Who was behind the Common Core math standards, and will they survive?

Sarah Garland:

Every Saturday morning at 10 a.m., Jason Zimba begins a math tutoring session for his two young daughters with the same ritual. His youngest, Claire, 4, draws on a worksheet while his oldest, Abigail, 7, pulls math problems written on strips of paper out of an old Kleenex box, decorated like a piggy bank with a pink snout on one end and a curly-cue tail on the other, and adds the numbers as fast as she can. If she gets the answer “lickety-split,” as her dad says, she can check them off. If she doesn’t, the problem goes back in the box, to try the following week.

Zimba began the Saturday lessons to make up for what he felt was subpar math instruction at Abigail’s public elementary school in Manhattan after it switched to the Common Core, a set of controversial new math and English standards adopted by most states in 2010. The standards have been in place in many districts for three years, but most textbooks, curriculum and teacher training have yet to catch up to the Common Core’s grand vision. The math standards, in particular, have caused outrage across the country as parents have grappled with confusing homework and garbled word problems labeled Common Core. Several states are currently reconsidering the standards in response to the growing backlash.

But Zimba, a mathematician by training, is not just any disgruntled parent. He’s one of the guys who wrote the Common Core.

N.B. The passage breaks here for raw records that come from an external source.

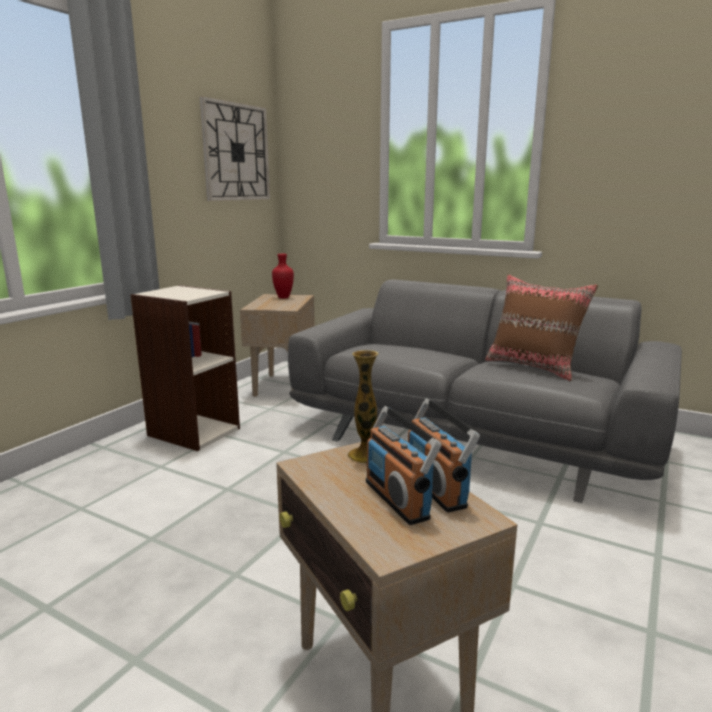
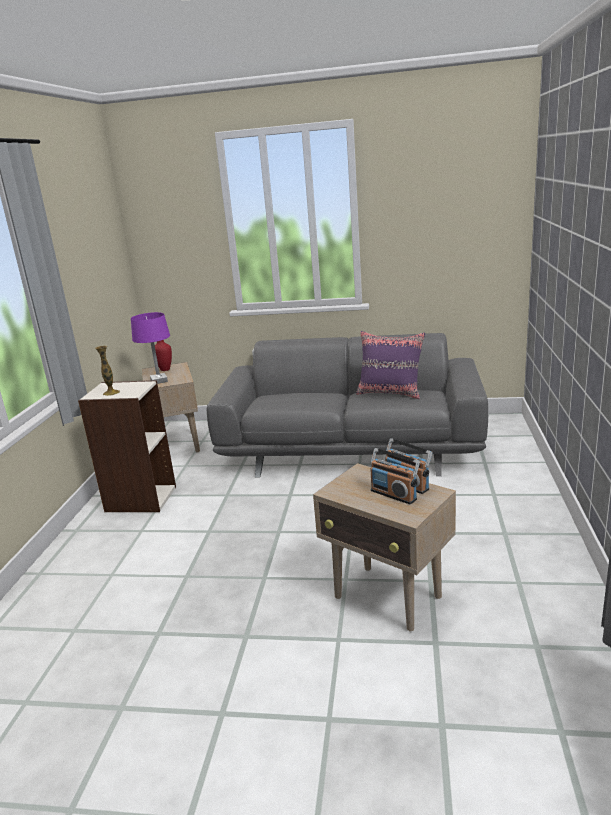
camera: 20 degrees left, 5 degrees up
wall clock [200,96,270,201] -> none
vase [347,350,379,464] -> vase moved to [95,346,120,396]
brown pillow [485,274,598,381] -> purple pillow [356,331,425,399]
none -> purple table lamp [131,312,170,384]

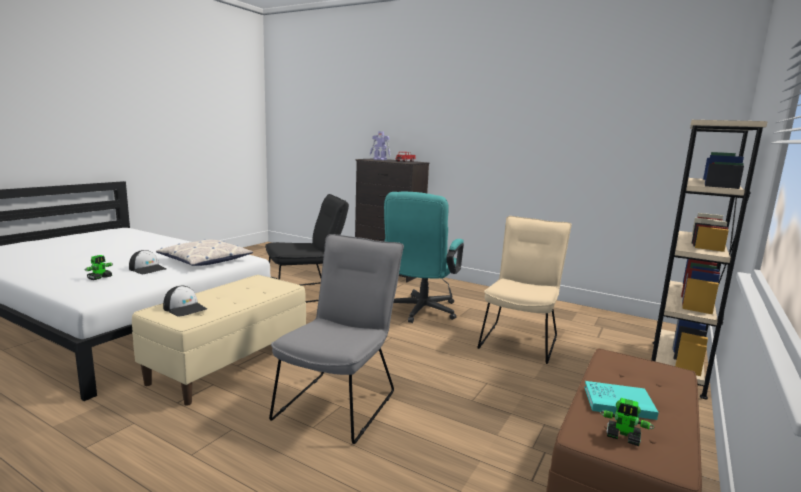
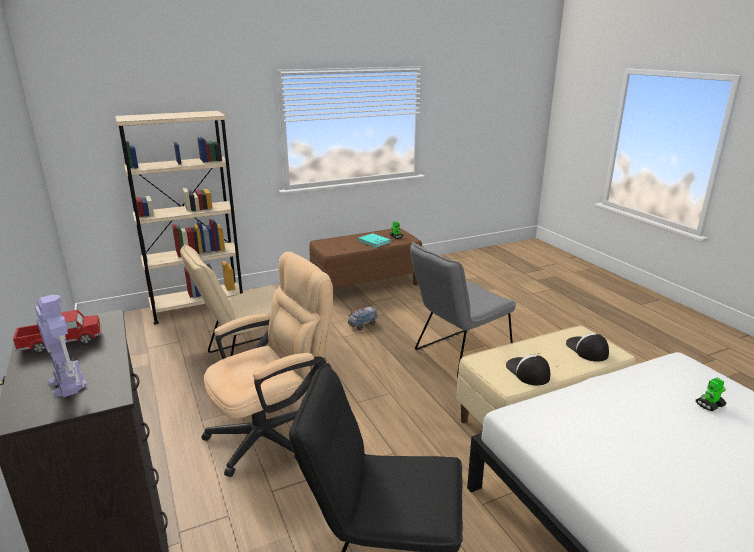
camera: 145 degrees left, 10 degrees up
cap [129,250,167,274] -> cap moved to [506,355,550,385]
pillow [156,239,253,266] -> none
turquoise office chair [384,192,464,323] -> beige office chair [201,252,333,477]
none -> toy truck [348,306,377,330]

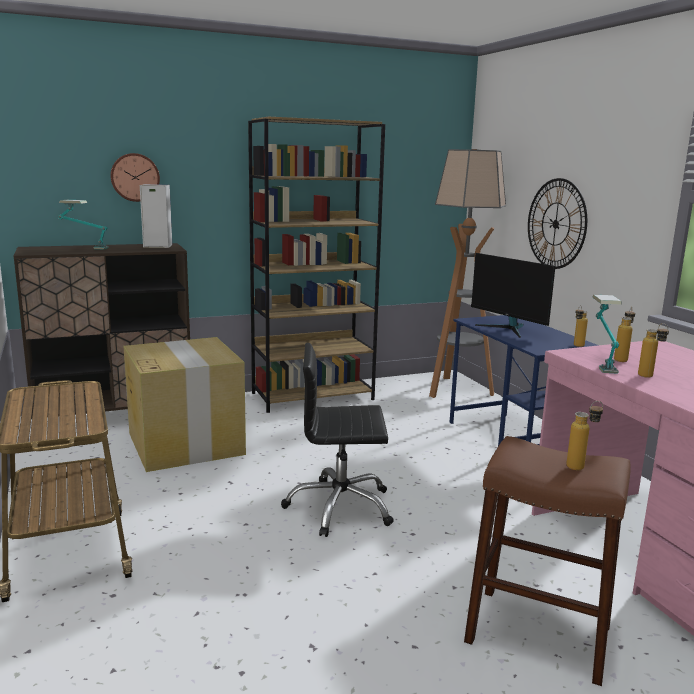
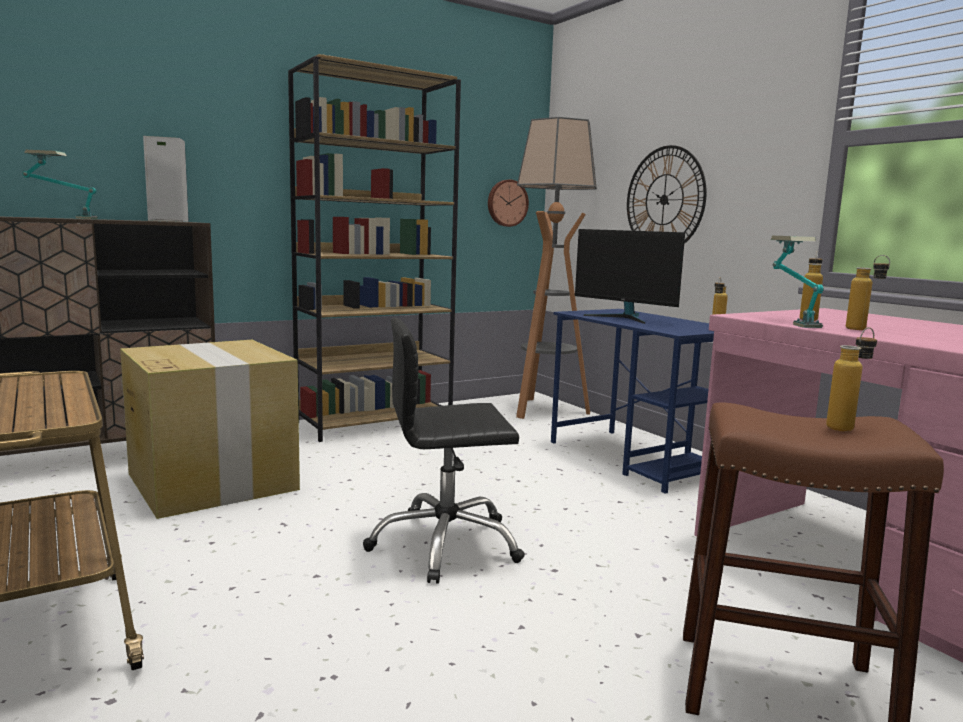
camera: 10 degrees left, 5 degrees down
wall clock [110,153,160,202] -> wall clock moved to [488,180,529,227]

“I would be sleeping in if I weren’t frustrated,” Zimba says of his Saturday morning lessons, which he teaches in his pajamas. Instead, four years after signing off on the final draft of the standards, he spends his weekends trying to make up for the lackluster curriculum at his daughters’ school and his weekdays trying to make up for the lackluster curriculum and teaching at schools around the country that are struggling to shift to the Common Core.